(untagged)

High performance computing from C++ to MMX

Vincent Leong77

0.00/5 (No votes)

30 Jul 2003

Boosting you application performance to the optimum by using hardware acceleration.

Download demo project - 34.6 Kb

Introduction

This article first addresses some of the common programmer's algorithm when writing computing intensive image processing application. It then explains how the existing code can be improved from native C++ code, to using MMX acceleration. MMX refers to a feature that exist in the Intel processors, which can boost up multimedia software, by executing integer instructions on several data parallely. Though the processor supports the acceleration, it does not mean your application can make use of it automatically. Hence, your application must be manually written in order to take advantage of it.

Once user is able to make use of MMX acceleration, he/she can advance 1 step further by utilizing SSE (Streaming SIMD Extension) which features parallel floating point calculations and SSE2 which is an upgrade to both floating point & integer calculation. You have to be aware that not all hardware support the acceleration described. Well, to keep the scope small, I had separated this explanation in another article (will be posted soon).

Now lets take a look at the list of Intel processors which supports each feature.

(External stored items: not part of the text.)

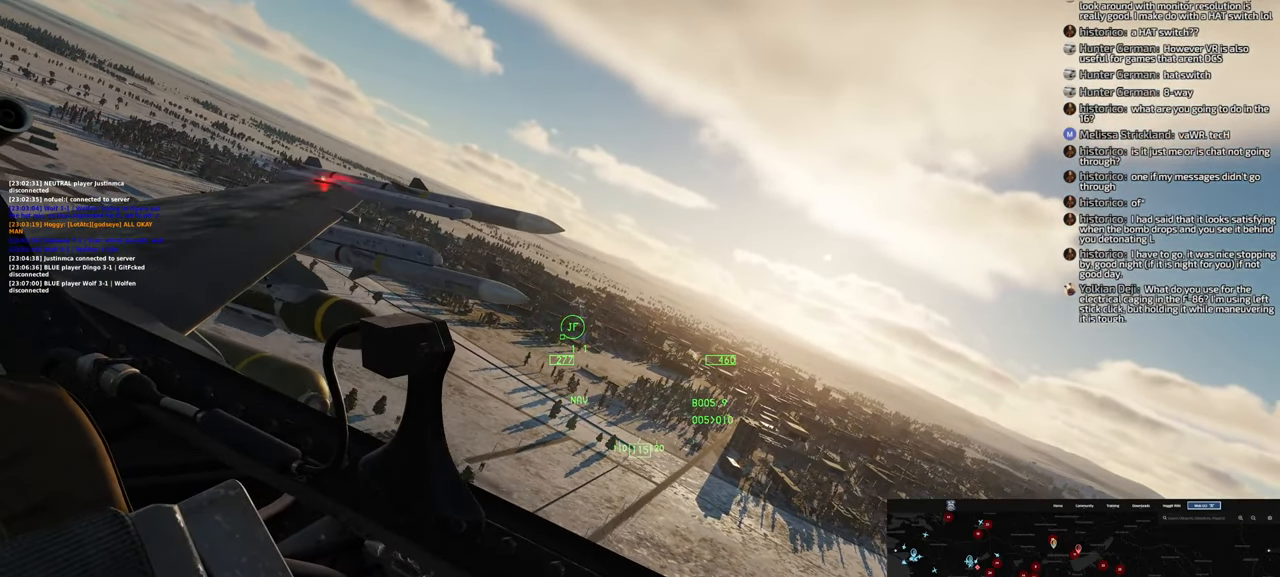
{"buttons": [], "left_stick": "center", "right_stick": "center", "events": []}
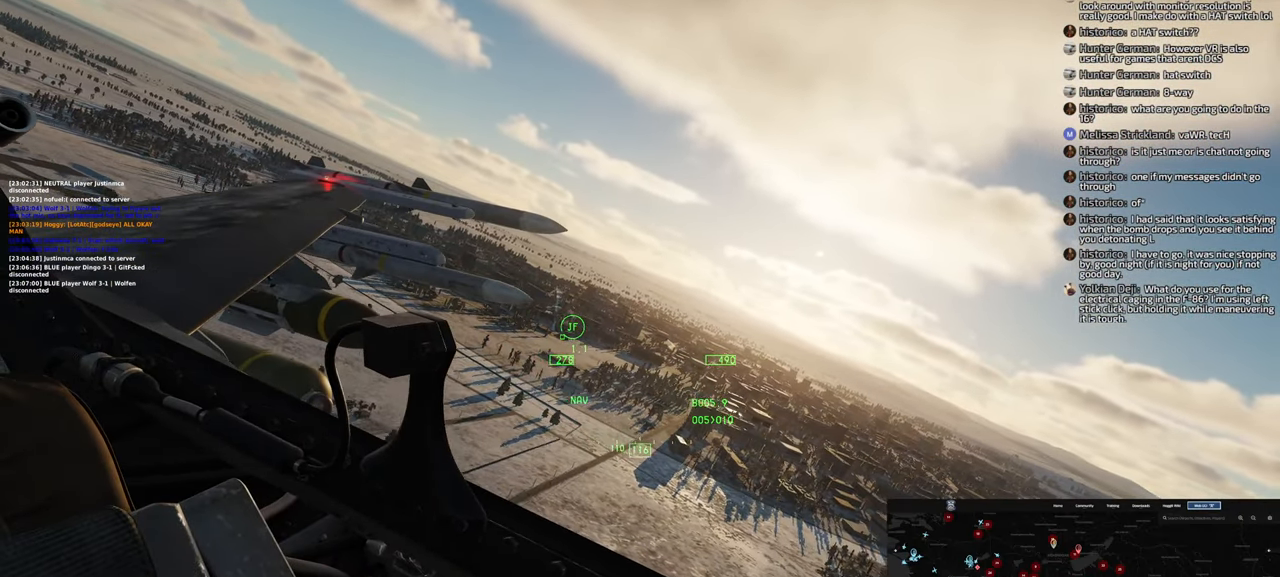
{"buttons": [], "left_stick": "center", "right_stick": "right", "events": [[333, "right_stick", "right"]]}
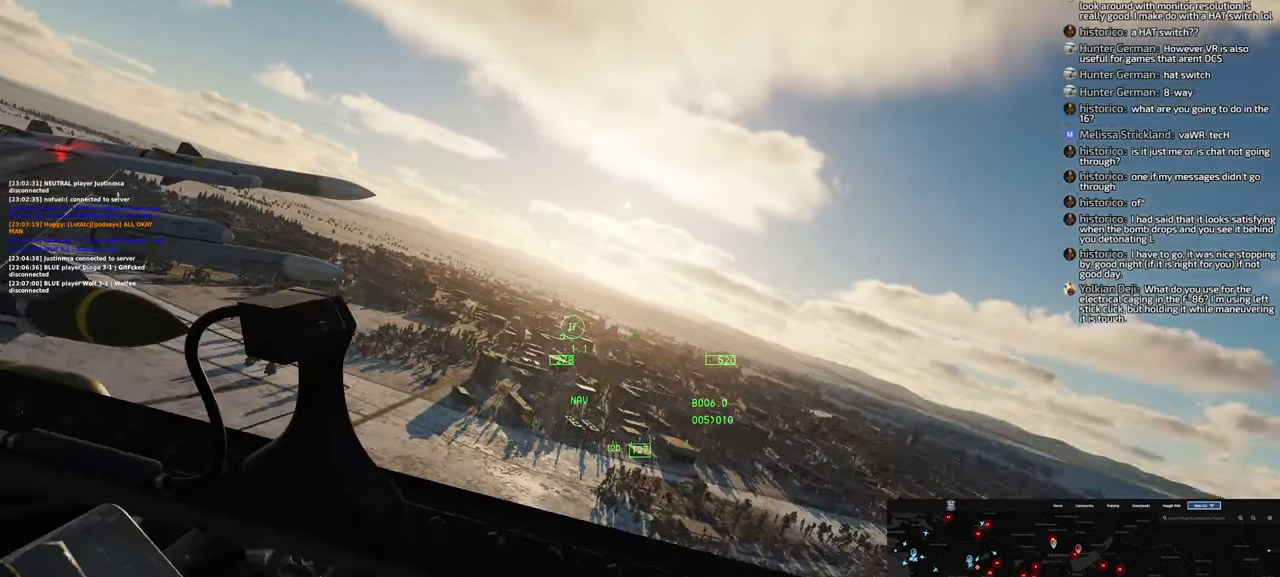
{"buttons": [], "left_stick": "center", "right_stick": "down", "events": [[217, "right_stick", "center"], [450, "right_stick", "down"]]}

Pentium MMX, Pro, Pentium 2 - MMX
Pentium 3, Xeon - MMX, SSE
Pentium 4 and above - MMX, SSE, SSE2 /HHT

The article contents mainly apply to developers using Intel processor hardware. As for AMD users, some of the assembly instructions in MMX are compatible! Prior to this, some basic assembly language knowledge are needed. I will also assume that you have some knowledge on MFC doc/view architecture.

The reason I came out with this article is because I think there might be a need to highlight some high performance computing knowledge. Specially to those developers who are developing time critical applications. Image processing is a good example for demo purposes.

In this downloadable demo, you will need to have at least a Pentium processor with MMX to see the results.

Background

In image processing/3D graphics etc, performance is critical. The lesser the time an algorithm takes, the better it is, because more functionality can be squeezed in.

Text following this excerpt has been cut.